Ah, grasshopper…so maybe my preparation is the chaos? Perhaps there is some method to this madness? Perchance ‘no preparation’ is my gameplan. What’s yours?
Image by Joe Shlabotnik
Join the discussion 3 Comments
Great post Julie, insightful and personal as always. Here’s my 2¢:
You’ve hit the nail on the head in coming back to yoga. Yoga, the union of the Body, Spirit and Mind, brings us to a place of balance. But there is also a distinction here that we are the combination of the Body, Spirit and Mind rather than the singularity of consciousness we experience as that voice in our head every day.
As each entity (Body, Spirit or Mind) has a relationship to the other it isn’t surprising that you’ve discovered a connective link between each. I like to think of each entity as having a parent:child relationship to another. As such, when one entity is in chaos it is difficult for its parent entity to enter into a place of peace.
For example, if your child was crying you would find it incredibly difficult to meditate. Because your child is experiencing trauma (ranging from actual pain to distress) you, as parent, cannot disconnect from that trauma. However, when your child is at peace, you find entering into a meditative state easier.
Thus I don’t think that chaos is a preparation for inspiration, but rather that some entities aren’t directly troubled by the distress of another entity (it isn’t their child). For example, let’s say that inspiration comes from the Spirit and is communicated to the Mind. In this example, the Mind is the child of the Spirit rather than the other way around. So the chaos of our mental existence doesn’t prevent the inspiration to be communicated by the Spirit.

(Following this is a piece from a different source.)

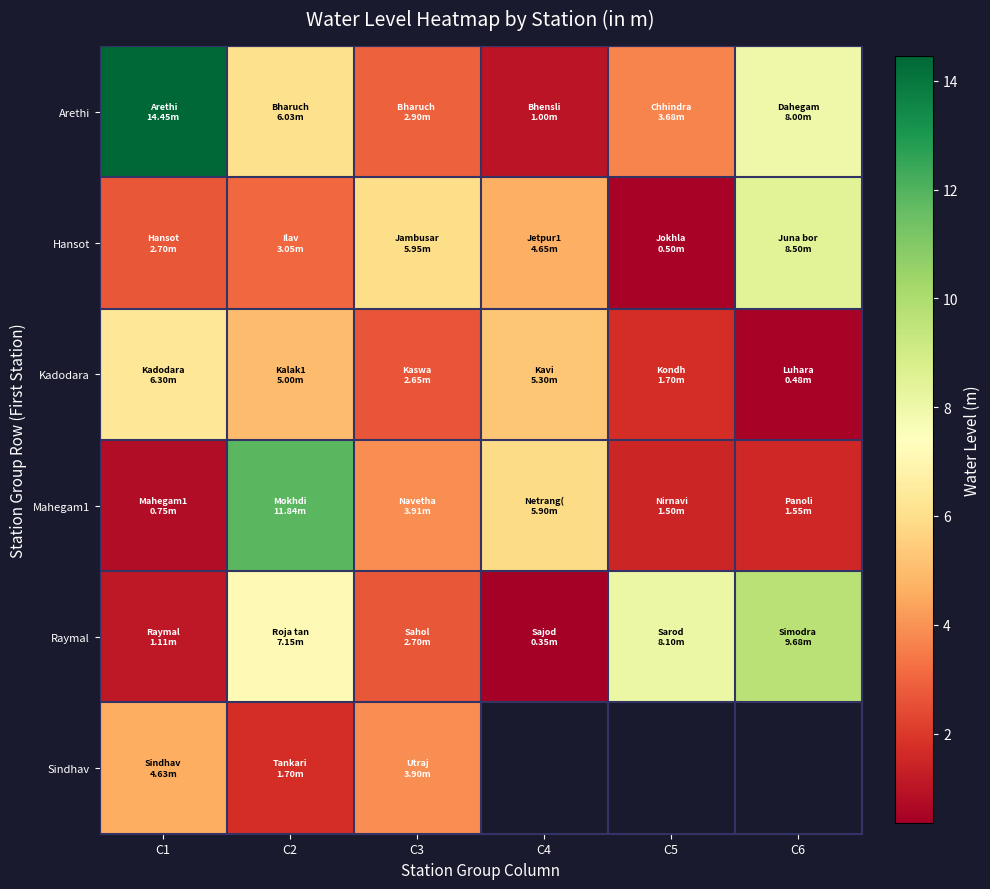

Read the Raymal value at C1.

1.1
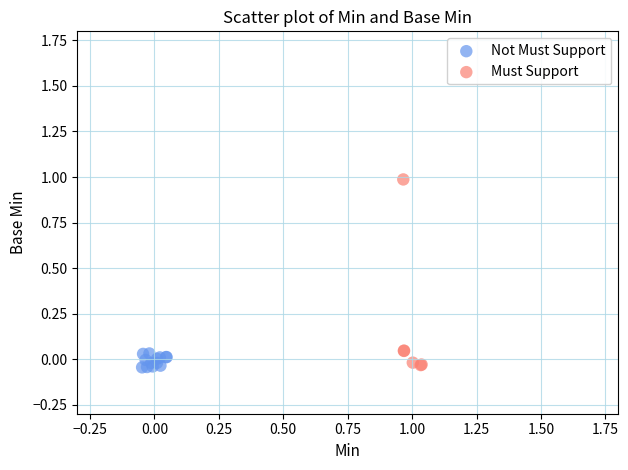

What are all the series names shown in the legend?

Not Must Support, Must Support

Let us not confuse the Spirit’s ability to communicate inspiration to the Mind with the Spirit’s ability to come to a place of peace. What this demonstrates is that the Spirit’s ability to communicate isn’t hampered by the mental distress of the Mind. In fact, the mental distress of the Mind might actually be what allows the egoic Mind to step out of the way and allow the message to get through.

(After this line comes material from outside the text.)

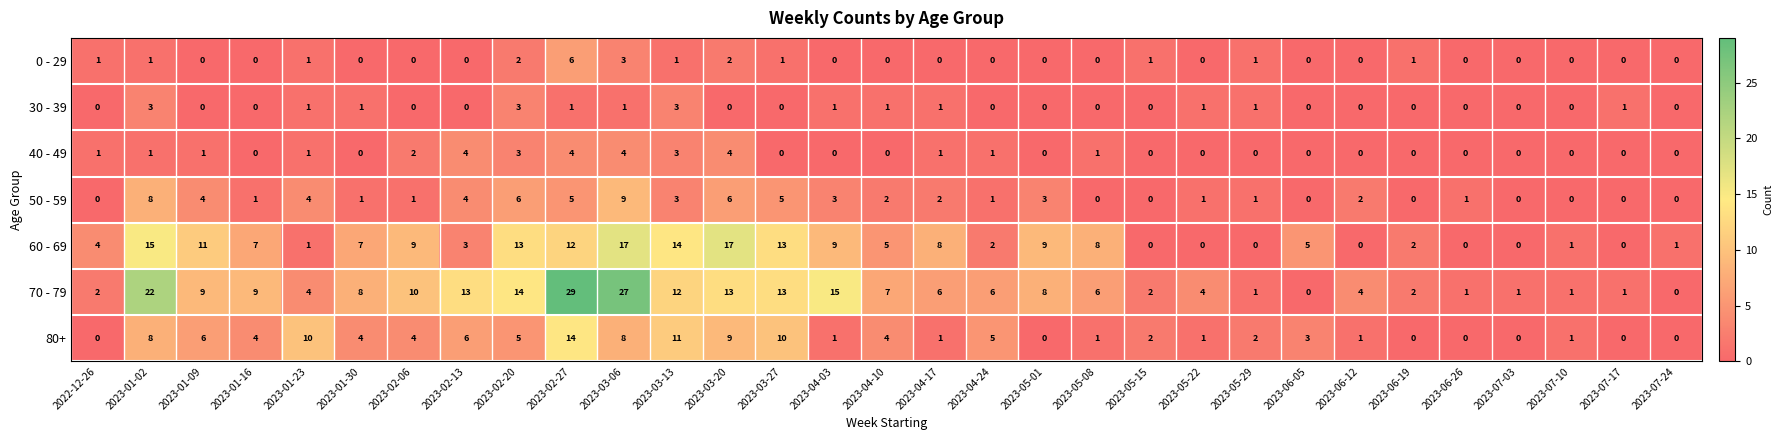

Is it true that 30 - 39 equals 1 at 2023-02-27?

True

But life is not all about brilliant writing and thus we also seek a sense of balance and peace in our lives. Life gets in the way and our egoic Minds encourage us to fill up our lives with more. More activities, more responsibilities, more stuff. But when we step back and instead focus on nurturing the collective you, the combination of the Body, Spirit and Mind, we find that everything works in union.

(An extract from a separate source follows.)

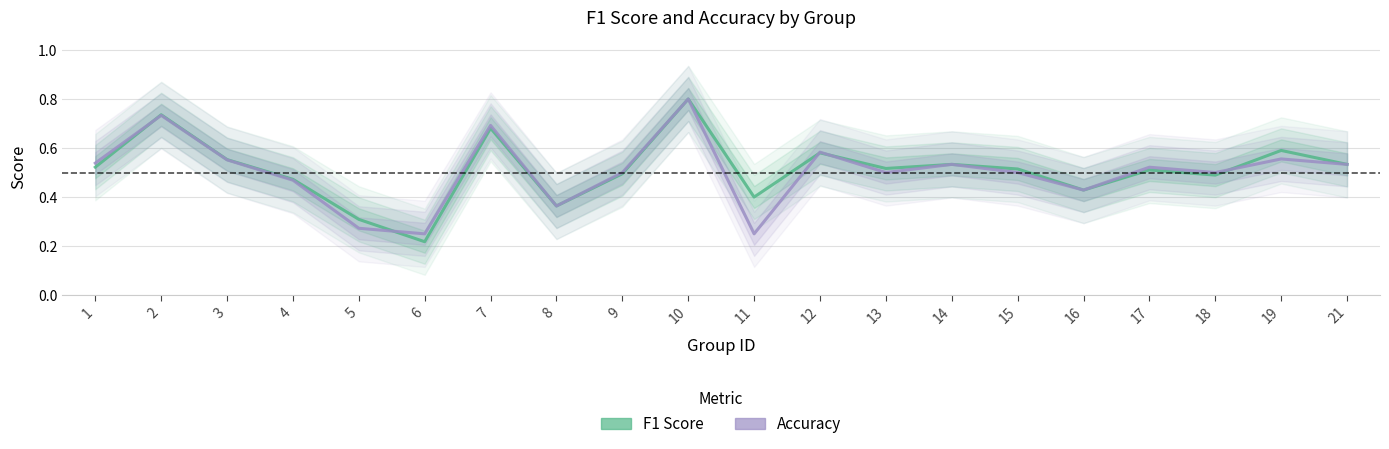

What is the difference between the maximum and minimum values in the accuracy series?

0.6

Thus by bringing the Mind to a state of peace we find that it is easier to meditate because the child of the Spirit is at peace. We find that by slowing down that our Body, Spirit and Mind are able to connect. In this moment, we find more than just a relaxing moment. In this moment, we find harmony.
But how do we do this? How do we cause the non-stop processes of our Mind to slow down and become peaceful? “Just breathe,” doesn’t really work for many of us. But consider that if the Body (the child of the Mind) is in chaos, then the Mind cannot come to a state of peace. Thus to bring the Mind into a peaceful state we can begin by nurturing the Body.
And yoga is a wonderful way to bring about this harmony by investing and nurturing all three parts of “you” everyday.
I think this kind of focus and stillness is pretty important for programming. It requires detailed, analytical, almost mechanical thinking. Frequently I’ll lead myself into that grove by doing basic tasks — refactoring old code to work a bit better. Writing code comments on the things I did the previous day. Hypnotic music also helps.
Thank you both…
Darwin – that is a blog post in and of itself…just beautiful, intriguing.
John – I’m so glad this translates to your work – was my hope that it would transcend the writing process.